When Hans Asperger, a Viennese Paediatrician, published his paper “Autistic Psychopathy’ in childhood” in 1944 it is unlikely that he realised its significance. Because he was working in a part of Europe that was increasingly isolated, his paper failed to reach a wide audience. In fact, it was not until 1991 that the first description of what came to be known as Asperger Syndrome was translated from German into English. However, its significance had already been recognised by Lorna Wing, a leading British researcher into Autism based at the Institute of Psychiatry in London . It was she who first brought the term. Asperger Syndrome to a wider English speaking audience. Now it is widely recognised and increasingly Psychiatrists are being asked to assess, diagnose and treat it. What it is and can it be treated? Not easy questions to answer.
The features Asperger described included social impairment, communication difficulties and rigid, restricted, repetitive, focal interests. Other features include sensory, motor and psychological problems and comorbid psychiatric disorders. However, it is associated with normal intelligence and clumsiness. There are associations with other developmental disorders and Tourette’s.
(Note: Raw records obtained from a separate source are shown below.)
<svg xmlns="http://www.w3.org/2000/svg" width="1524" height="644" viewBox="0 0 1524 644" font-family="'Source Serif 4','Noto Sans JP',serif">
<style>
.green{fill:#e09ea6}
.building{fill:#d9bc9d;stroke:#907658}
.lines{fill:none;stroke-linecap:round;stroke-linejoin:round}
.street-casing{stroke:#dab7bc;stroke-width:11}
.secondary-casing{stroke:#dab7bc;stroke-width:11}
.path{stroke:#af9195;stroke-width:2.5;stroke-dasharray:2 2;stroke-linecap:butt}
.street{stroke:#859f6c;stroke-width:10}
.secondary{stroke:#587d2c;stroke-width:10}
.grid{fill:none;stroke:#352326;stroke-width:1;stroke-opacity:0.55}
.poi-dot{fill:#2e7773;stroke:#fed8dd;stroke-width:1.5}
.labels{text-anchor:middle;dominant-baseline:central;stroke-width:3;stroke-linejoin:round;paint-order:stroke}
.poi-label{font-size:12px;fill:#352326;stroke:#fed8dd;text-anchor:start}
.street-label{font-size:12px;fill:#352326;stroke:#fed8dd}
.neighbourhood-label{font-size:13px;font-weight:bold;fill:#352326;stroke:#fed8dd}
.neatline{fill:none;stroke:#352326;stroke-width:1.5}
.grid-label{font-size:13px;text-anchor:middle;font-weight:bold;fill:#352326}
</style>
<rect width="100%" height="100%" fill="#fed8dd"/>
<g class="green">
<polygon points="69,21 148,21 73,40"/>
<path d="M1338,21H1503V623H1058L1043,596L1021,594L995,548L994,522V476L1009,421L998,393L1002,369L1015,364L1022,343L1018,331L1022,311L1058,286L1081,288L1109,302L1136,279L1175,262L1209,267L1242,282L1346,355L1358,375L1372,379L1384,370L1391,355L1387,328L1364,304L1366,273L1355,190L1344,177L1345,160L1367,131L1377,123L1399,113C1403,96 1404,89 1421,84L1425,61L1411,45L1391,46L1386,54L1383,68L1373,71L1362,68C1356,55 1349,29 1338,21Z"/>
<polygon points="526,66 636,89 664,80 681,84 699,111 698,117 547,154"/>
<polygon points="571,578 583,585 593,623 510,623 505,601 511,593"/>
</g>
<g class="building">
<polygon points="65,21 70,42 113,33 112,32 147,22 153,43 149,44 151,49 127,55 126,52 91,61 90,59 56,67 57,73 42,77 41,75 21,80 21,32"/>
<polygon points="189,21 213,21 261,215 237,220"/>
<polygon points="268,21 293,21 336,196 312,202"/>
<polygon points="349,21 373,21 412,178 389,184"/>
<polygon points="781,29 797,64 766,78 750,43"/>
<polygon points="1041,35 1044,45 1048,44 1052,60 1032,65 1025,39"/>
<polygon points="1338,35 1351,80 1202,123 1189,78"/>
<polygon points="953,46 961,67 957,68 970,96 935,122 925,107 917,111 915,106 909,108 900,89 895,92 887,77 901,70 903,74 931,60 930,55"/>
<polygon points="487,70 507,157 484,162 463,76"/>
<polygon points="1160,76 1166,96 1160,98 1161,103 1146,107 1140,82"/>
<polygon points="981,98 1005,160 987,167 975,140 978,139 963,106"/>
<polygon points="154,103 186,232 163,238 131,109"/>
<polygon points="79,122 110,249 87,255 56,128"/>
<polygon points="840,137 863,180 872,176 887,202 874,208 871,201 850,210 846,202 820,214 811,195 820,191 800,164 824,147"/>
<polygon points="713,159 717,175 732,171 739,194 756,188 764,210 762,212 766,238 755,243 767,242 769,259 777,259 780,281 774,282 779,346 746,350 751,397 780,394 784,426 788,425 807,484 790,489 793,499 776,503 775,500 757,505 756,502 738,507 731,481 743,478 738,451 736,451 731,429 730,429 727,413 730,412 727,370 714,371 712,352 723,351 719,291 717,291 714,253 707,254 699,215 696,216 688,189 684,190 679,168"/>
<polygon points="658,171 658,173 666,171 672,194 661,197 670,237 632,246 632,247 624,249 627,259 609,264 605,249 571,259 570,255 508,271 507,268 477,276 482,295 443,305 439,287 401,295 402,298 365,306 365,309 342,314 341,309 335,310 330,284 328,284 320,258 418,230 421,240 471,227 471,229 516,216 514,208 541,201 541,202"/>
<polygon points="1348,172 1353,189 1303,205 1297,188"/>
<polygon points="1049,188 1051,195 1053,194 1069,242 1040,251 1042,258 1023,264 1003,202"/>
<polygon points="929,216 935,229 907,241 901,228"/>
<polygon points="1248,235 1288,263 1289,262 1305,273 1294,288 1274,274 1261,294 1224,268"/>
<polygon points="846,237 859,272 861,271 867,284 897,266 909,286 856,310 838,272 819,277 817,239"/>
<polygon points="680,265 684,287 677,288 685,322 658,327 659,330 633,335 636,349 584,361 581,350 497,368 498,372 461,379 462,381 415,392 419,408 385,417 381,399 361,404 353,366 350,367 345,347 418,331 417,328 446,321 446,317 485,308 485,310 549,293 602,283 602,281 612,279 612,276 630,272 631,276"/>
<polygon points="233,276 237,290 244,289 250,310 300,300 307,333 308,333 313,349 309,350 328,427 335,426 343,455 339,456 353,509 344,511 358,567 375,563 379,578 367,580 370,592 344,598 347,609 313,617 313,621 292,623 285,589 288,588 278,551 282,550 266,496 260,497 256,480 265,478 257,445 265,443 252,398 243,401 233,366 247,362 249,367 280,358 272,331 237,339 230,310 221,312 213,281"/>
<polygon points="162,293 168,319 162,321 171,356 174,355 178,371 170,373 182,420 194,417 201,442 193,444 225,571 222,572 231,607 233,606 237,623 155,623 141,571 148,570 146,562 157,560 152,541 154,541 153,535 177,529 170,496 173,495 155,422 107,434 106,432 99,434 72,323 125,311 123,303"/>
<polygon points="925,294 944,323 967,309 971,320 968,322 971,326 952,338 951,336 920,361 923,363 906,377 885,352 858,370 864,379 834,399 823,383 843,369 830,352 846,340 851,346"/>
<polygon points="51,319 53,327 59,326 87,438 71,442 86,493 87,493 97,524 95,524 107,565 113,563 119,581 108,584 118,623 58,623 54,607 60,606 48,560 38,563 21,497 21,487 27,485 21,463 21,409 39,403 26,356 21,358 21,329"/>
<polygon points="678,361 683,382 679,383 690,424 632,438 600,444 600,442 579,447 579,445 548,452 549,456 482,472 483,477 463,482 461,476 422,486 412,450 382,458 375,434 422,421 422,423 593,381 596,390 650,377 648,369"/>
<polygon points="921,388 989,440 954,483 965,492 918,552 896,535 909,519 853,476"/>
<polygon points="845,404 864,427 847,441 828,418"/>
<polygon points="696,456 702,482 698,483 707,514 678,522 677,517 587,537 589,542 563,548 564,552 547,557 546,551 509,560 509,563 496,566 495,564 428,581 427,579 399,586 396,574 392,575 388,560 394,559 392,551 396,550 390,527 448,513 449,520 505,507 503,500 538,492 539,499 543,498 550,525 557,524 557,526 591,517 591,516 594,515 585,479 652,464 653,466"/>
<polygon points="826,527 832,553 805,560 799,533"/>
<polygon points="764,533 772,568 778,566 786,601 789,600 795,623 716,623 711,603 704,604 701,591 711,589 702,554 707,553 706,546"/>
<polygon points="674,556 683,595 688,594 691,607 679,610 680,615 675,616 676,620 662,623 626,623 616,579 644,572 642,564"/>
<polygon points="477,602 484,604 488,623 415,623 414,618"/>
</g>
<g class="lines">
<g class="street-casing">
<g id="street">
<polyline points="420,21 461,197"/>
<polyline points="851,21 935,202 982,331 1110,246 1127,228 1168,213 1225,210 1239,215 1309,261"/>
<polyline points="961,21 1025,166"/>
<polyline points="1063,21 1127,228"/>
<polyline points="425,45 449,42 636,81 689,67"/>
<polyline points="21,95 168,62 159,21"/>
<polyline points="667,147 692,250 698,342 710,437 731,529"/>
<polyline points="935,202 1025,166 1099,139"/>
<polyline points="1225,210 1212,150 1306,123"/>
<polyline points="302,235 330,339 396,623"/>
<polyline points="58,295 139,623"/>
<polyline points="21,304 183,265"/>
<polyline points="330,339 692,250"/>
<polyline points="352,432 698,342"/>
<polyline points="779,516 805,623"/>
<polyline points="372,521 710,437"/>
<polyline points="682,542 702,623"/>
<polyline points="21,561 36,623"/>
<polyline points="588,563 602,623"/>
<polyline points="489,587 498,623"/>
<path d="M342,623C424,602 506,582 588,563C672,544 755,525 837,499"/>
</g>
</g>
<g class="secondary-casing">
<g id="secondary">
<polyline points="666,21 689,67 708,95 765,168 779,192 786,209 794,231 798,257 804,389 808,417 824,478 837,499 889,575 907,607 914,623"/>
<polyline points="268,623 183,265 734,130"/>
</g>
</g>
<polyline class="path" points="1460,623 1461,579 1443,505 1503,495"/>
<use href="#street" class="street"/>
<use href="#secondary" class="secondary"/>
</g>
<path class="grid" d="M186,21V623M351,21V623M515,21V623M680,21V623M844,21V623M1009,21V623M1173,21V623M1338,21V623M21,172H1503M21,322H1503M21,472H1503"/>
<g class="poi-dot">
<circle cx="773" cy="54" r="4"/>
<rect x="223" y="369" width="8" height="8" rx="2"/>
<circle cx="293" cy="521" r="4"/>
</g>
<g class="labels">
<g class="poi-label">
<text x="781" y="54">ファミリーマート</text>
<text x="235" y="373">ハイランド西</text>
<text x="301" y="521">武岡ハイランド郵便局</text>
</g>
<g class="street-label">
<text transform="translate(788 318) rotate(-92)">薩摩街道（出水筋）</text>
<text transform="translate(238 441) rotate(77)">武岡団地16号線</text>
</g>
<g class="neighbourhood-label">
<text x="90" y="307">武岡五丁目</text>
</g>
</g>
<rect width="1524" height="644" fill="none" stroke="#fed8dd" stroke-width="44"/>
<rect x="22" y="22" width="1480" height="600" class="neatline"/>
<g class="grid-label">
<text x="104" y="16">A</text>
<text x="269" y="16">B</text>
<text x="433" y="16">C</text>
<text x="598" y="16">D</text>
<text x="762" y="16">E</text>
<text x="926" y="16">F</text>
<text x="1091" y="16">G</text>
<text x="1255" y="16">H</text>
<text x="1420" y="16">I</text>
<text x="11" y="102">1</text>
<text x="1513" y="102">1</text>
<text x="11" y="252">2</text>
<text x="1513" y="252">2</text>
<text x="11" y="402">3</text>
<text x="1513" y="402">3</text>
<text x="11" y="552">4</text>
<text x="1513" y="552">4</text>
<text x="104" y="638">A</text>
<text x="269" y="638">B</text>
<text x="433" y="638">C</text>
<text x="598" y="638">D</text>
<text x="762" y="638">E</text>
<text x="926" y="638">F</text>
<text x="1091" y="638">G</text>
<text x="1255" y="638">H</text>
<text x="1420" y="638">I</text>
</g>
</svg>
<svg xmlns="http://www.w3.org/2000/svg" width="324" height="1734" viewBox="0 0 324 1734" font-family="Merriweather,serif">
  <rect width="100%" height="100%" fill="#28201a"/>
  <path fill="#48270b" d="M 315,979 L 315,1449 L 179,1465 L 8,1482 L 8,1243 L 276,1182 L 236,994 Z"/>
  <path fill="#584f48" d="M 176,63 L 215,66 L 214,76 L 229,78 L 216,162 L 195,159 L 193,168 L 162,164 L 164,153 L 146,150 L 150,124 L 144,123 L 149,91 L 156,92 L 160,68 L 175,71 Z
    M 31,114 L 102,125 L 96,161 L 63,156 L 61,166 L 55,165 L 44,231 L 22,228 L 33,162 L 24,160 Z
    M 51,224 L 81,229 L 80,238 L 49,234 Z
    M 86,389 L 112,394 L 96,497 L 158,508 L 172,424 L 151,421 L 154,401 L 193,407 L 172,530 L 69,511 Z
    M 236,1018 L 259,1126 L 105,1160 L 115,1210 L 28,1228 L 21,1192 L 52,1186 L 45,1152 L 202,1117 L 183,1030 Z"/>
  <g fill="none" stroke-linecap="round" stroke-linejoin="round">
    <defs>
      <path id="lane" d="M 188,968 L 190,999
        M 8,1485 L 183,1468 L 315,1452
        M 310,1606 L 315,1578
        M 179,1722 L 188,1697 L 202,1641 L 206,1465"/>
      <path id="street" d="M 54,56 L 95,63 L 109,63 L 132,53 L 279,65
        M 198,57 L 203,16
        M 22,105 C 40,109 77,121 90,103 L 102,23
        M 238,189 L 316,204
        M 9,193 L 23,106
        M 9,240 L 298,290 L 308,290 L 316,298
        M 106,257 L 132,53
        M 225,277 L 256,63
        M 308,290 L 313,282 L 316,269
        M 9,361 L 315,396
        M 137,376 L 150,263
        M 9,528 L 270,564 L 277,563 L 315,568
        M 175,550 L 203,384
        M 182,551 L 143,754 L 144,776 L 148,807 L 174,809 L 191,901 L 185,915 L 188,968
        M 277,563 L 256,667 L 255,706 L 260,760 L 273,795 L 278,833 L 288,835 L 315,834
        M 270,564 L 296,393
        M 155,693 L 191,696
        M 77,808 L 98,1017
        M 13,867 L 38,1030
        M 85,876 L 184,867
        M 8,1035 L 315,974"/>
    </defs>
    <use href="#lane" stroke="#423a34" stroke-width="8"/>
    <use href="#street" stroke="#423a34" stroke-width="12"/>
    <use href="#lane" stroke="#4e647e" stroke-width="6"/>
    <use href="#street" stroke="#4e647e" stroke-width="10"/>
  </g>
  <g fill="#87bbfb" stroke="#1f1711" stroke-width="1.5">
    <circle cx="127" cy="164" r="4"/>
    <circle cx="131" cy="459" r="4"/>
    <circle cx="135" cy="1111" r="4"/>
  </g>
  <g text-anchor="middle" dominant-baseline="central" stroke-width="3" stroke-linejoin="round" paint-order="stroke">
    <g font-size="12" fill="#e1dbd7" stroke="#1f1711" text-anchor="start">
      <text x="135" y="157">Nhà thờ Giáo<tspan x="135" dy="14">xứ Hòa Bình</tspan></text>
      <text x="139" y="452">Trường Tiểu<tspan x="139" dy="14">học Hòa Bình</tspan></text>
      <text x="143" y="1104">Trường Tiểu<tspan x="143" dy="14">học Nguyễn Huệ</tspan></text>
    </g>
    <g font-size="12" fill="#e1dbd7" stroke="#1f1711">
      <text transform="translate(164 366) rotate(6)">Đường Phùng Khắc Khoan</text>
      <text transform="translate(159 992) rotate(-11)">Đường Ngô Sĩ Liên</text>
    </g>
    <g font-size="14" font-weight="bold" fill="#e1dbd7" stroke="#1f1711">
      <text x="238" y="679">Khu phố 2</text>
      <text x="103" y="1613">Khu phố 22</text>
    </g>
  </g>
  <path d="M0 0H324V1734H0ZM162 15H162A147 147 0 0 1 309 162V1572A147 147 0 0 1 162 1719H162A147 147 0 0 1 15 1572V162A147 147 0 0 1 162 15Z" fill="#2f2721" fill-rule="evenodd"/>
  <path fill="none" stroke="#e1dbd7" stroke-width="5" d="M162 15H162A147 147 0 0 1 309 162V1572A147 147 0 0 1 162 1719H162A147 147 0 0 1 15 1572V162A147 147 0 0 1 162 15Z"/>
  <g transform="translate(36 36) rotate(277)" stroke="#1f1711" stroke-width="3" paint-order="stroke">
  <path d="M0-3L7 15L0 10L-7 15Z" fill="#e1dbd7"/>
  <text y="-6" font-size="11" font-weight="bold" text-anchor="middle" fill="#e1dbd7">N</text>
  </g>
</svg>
The clumsiness described by Asperger could well have been dyspraxia, one of the several developmental disorders that are associated with Asperger Syndrome.
What does this mean for Clinicians? I find I am increasingly asked to assess patients who, I am told, seem to have “a bit of Asperger’s”. It has become a bit of a game to comment upon people who have problems with communication and may be obsessional as “a bit Aspey”. I find wives and girlfriends (the condition is up to ten times more common in men)  complain about their partner’s behaviour and want to know if they have Asperger Syndrome. The current thinking is that social communication and the other features of Autism are on a spectrum and where the line is drawn is arbitrary. A widely held belief is that Bill Gates, CEO of Microsoft, has Asperger Syndrome and it hasn’t done him any harm! Men seem “more autistic” than women. To quote the famous book, is that “Why Men Don’t Listen and Women Can’t Read Maps”? However, this gender difference may be due to underdiagnosis in women. Lack of empathy and social and emotional reciprocity is possibly the most dysfunctional aspect of Asperger Syndrome  and can lead to misunderstandings and even problems with the criminal justice system although this association remains unproven even though it is thought that stalking may well be associated with Asperger Syndrome.
What about Treatment? The features of Asperger Syndrome imply a neuropsychological developmental disorder so treatment focuses on co-morbidities such as depression, paranoid thinking and obsessional behaviour and improving functioning. Antipsychotic and antidepressant medication can be helpful although they will have little impact upon the underlying deficits and can be overused. However, as with all disorders of this kind a combination of innate maturation, compensatory learned behaviour and environmental changes will mitigate the condition’s effects and levels of disability. The mainstay of management is behaviour therapy, focusing on specific deficits addressing poor communication skills, obsessive and repetitive routines and physical clumsiness .
Diagnosis can be difficult. Social impairments and communication difficulties are, by their nature, subjective. Questionnaires and rating scales have their place but lack sensitivity and reliability. A comprehensive assessment is essential and this should include a good developmental history, obtaining educational records and information from third parties such as parents, friends and acquaintances and teachers. There can be considerable diagnostic confusion with generalised anxiety disorder, schizophrenia, drug and alcohol problems and personality disorder particularly implicated.
As with all diagnoses, as medical knowledge advances, they need to be modified and refined. Although it is likely that Asperger Syndrome will drop out of the textbooks to be replaced by less exotic diagnoses such as Autistic Spectrum Disorder (ASD) and Social Communication Disorder (in plans for DSM-5 in 2013 and ICD-11 in 2014/15), we owe a debt of gratitude to a little known Viennese Paediatrician who has contributed a great deal to our understanding of Autism.
1. Asperger H; tr and annot. Frith U (1991)  ”‘Autistic Psychopathy’ in childhood” CUP
2. Wing L (1998). “The History of Asperger Syndrome”. In Schopler et al New York: Plenum
3. Mattila et al (2007). An epidemiological and diagnostic study of Asperger Syndrome according to four sets of diagnostic criteria”. J Am Acad Child Adolesc Psychiatry 46(5) : 636-46
4. Pease and Pease (2001): Orion Press
5. Baskin et al (2006). “Asperger Syndrome Revisited”. Rev Neurol Dis 3(1): 1-7
6. National Institute of Neurological Disorder and Stroke (NINDS) (2007-07-31).